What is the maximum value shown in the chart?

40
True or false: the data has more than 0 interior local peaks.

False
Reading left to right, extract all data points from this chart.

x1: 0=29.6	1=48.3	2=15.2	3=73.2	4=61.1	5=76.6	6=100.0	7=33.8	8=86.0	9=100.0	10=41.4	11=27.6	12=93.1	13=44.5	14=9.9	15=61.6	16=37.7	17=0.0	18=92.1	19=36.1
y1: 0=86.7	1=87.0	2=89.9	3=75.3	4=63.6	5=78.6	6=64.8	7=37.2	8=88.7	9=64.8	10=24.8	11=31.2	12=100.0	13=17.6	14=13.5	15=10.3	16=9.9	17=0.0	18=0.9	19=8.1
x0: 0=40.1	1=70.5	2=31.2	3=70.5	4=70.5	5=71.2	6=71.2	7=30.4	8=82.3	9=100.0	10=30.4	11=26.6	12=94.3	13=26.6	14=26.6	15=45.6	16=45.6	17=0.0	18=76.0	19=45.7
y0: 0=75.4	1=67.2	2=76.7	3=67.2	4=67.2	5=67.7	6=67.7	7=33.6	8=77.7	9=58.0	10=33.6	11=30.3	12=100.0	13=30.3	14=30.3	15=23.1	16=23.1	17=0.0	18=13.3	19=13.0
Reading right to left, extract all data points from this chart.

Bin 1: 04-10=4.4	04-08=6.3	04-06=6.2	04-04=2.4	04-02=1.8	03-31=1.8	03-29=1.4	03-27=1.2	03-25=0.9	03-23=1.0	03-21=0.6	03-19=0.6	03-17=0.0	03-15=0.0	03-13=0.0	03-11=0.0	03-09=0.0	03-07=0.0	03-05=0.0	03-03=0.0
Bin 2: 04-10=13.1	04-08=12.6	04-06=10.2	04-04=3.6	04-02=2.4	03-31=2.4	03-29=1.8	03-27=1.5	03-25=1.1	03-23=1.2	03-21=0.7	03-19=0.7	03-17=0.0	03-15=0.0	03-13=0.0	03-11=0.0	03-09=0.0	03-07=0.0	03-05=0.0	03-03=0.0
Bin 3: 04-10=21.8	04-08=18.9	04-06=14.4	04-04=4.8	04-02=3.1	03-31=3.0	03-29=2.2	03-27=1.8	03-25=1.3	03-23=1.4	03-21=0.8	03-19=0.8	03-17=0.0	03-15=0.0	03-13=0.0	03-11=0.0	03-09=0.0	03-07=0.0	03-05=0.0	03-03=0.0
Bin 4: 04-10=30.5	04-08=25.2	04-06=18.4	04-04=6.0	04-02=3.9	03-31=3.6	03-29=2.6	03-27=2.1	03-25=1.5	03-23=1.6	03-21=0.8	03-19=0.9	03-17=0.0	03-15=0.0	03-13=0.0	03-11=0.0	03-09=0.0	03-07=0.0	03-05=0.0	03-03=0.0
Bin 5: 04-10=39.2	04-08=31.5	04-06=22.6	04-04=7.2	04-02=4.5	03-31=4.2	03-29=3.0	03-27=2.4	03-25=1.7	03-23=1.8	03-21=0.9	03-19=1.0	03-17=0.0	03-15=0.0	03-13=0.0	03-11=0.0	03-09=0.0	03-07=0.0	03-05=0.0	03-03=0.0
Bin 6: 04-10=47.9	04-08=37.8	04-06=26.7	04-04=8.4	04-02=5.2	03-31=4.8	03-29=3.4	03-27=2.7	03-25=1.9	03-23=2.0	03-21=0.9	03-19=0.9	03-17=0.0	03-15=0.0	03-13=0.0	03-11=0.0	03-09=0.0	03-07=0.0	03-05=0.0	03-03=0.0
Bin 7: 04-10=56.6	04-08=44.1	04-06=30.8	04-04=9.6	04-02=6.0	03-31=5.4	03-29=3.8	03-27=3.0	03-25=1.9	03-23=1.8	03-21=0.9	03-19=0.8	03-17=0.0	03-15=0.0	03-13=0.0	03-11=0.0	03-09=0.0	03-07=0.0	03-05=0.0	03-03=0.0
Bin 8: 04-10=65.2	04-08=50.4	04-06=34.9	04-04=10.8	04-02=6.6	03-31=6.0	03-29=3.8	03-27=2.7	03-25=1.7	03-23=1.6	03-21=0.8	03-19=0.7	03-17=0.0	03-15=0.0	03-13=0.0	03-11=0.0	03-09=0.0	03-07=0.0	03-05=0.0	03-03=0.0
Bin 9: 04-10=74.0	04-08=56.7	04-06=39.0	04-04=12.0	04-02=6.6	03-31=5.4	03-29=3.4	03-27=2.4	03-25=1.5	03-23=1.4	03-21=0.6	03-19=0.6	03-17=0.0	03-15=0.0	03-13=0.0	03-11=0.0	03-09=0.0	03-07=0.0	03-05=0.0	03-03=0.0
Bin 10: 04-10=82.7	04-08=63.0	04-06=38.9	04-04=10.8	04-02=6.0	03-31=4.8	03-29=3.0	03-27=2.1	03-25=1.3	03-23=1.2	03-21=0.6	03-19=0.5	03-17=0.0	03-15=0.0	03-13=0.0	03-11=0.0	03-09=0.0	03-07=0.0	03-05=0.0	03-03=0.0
##############################
## Required work
Could you retype the records above word for word, from their first line through the line that contains "Reading left to"?

## Result below
What is the maximum value shown in the chart?

40
True or false: the data has more than 0 interior local peaks.

False
Reading left to right, extract all data points from this chart.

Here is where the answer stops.